Activities:
**a.** Decide whether each statement agrees with the entry below on mental handicap nursing in Ireland. Answer yes or no, and quote the entry's deciding words exactly: (i) the author's department is at the University of Salford; (ii) the Irish Nurse article covers the years 1919 to 1970; (iii) the Journal of Clinical Nursing article has a second author.
**b.** Pick up the entry below on mental handicap nursing in Ireland after its final line and continue it.

Extracted text:

== == ==

‘Gradual Spiritual Formation’ Postcolonial Mental Handicap Nursing in Ireland 1919-70

Author(s): Sweeney, J. F.

Department: Institute of Health and Social Care Research, University of Salford, UK

Keywords: History, intellectual disability , nursing education

Reported: Sweeney, J. & Mitchell, D. A Challenge to Nursing: An Historical Review of Intellectual Disability Nursing in the UK and Ireland Journal of Clinical Nursing 2009 (In press)

Sweeney, J.F. Historical research: examining documentary sources. Nurse Researcher 2005 12 (3): 61-73

Sweeney, J.F. The historical development of the RMHN qualification in Ireland: 1919-1958. Irish Nurse 2003 Dec 6 (4): 31-33

(30 Jul 2008)

== == ==

Dataset entries:
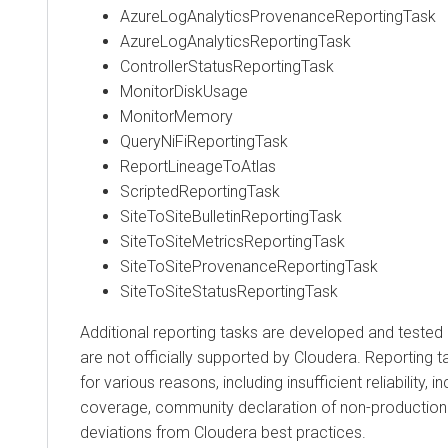
AzureLogAnalyticsProvenanceReportingTask
AzureLogAnalyticsReportingTask
ControllerStatusReportingTask
MonitorDiskUsage
MonitorMemory
QueryNiFiReportingTask
ReportLineageToAtlas
ScriptedReportingTask
SiteToSiteBulletinReportingTask
SiteToSiteMetricsReportingTask
SiteToSiteProvenanceReportingTask
SiteToSiteStatusReportingTask
Additional reporting tasks are developed and tested
are not officially supported by Cloudera. Reporting
for various reasons, including insufficient reliability, 
coverage, community declaration of non-production 
deviations from Cloudera best practices.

== == ==

Per-task answers:
**a.**
(i) Yes: "Institute of Health and Social Care Research, University of Salford, UK"
(ii) No: "The historical development of the RMHN qualification in Ireland: 1919-1958"
(iii) Yes: "Sweeney, J. & Mitchell, D."

**b.**
An historiographical study of documentary records for the period 1919-70 in Britain and Ireland was undertaken to analyse the role played by Irish Division psychiatrists of the Royal Medico-Psychological Association, nursing regulatory bodies, the Irish State and specific Catholic religious orders in the development of intellectual disability nursing. Primary and secondary sources were examined to construct a narrative chronology. A postcolonial and social historical framework was employed to provide a means of narrating the development of a new nursing workforce. Irish government funding for rapid expansion of specialised care and residential schools by Catholic religious orders between 1935-60 led to the introduction of 37 RMPA-trained mental deficiency nurses, during the 1940s. The General Nursing Council for Ireland was not involved in such training and opposed medical involvement in nursing education. From 1960, Ireland developed a nursing workforce despite alternative social care models that were emerging elsewhere. Divergent conceptions of training versus treatment between religious orders and psychiatrists led to tensions in syllabus development with an enduring impact. Intellectual disability nursing in Ireland was delayed by postcolonial opposition to medical control of care for people with intellectual disabilities, on cost grounds and by lack of a legislative imperative.